#### [Text block]
--- begin ---
# Trap a cat....



## DiabeticDave (Aug 9, 2009)

A little game to wile away a few minutes........ 



http://www.members.shaw.ca/gf3/circle-the-cat.html


----------



## sasha1 (Aug 9, 2009)

AAAARRRRRGGGGGGHHHHHHHH........

Heidi
xx


----------



## insulinaddict09 (Aug 9, 2009)

Bloody Cat Grrrrrrrr


----------



## Tezzz (Aug 9, 2009)

Cooking Fat!!!


----------



## Donald (Aug 9, 2009)

one smart cat


----------



## insulinaddict09 (Aug 19, 2009)

DiabeticDave said:


> A little game to wile away a few minutes........
> 
> 
> 
> http://www.members.shaw.ca/gf3/circle-the-cat.html



 Grrr Im still not giving up catching this cat !!!


----------



## sasha1 (Aug 19, 2009)

insulinaddict09 said:


> Grrr Im still not giving up catching this cat !!!




Hehehehehe...I gave up days ago...after nearly launching the monitor....lol...was so close but yet so far......

Heidi
xx


----------



## insulinaddict09 (Aug 19, 2009)

sasha1 said:


> Hehehehehe...I gave up days ago...after nearly launching the monitor....lol...was so close but yet so far......
> 
> Heidi
> xx



Grrr OCD wont let me give up trying "just once more" which of course is another 2 hours lol hehehe


----------



## sasha1 (Aug 19, 2009)

Hahahaha.....just had 3 more goes...... aaarrrgggghhhhhh....Its impossible.... Has anyone done it??

Heidi
xx


----------



## insulinaddict09 (Aug 19, 2009)

sasha1 said:


> Hahahaha.....just had 3 more goes...... aaarrrgggghhhhhh....Its impossible.... Has anyone done it??
> 
> Heidi
> xx



Hmm I very much doubt that its possible tbh , you'll never beat a computer  I still keep bloody trying though ffs


----------



## Donald (Aug 19, 2009)
--- end ---
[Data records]
--- begin ---
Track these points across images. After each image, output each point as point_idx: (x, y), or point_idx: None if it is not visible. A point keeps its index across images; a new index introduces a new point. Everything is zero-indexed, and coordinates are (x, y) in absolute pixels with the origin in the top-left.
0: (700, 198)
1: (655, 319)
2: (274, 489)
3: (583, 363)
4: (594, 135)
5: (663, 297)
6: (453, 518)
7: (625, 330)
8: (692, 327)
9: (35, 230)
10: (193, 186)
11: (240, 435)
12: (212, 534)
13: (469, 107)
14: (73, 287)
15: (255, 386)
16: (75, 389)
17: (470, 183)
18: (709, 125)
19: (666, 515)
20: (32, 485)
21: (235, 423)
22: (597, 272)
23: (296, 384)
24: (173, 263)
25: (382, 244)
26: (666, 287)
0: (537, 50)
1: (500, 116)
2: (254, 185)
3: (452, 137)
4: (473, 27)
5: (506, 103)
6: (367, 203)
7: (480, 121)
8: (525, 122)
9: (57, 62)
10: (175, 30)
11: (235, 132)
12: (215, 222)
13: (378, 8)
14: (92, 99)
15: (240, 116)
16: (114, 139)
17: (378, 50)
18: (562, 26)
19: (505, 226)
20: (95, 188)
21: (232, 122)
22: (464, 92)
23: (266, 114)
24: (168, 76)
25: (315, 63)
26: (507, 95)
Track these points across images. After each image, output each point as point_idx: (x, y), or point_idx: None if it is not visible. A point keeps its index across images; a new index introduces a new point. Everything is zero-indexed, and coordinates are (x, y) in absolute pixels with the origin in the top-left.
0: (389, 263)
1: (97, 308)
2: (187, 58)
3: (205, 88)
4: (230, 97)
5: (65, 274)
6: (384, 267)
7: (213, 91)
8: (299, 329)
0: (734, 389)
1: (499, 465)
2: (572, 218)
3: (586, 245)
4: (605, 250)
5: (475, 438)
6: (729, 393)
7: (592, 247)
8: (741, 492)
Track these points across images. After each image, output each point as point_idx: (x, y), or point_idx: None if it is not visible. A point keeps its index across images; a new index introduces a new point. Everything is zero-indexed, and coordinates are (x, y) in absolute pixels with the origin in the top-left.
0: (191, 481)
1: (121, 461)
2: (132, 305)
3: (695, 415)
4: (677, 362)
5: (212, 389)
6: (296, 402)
--- end ---
#### [Exercise requirements]
(A) Translate this sentence from the cat-trapping game thread into Spanish: "Grrr Im still not giving up catching this cat !!!"
(B) Rewrite the entries as a numbered list, from the first line of the entries through the line holding "2: (274, 489)", inclusive, with blank lines left out.

#### [Written answers]
(A) Grrr, ¡todavía no renuncio a atrapar a este gato!

(B)
1. Track these points across images. After each image, output each point as point_idx: (x, y), or point_idx: None if it is not visible. A point keeps its index across images; a new index introduces a new point. Everything is zero-indexed, and coordinates are (x, y) in absolute pixels with the origin in the top-left.
2. 0: (700, 198)
3. 1: (655, 319)
4. 2: (274, 489)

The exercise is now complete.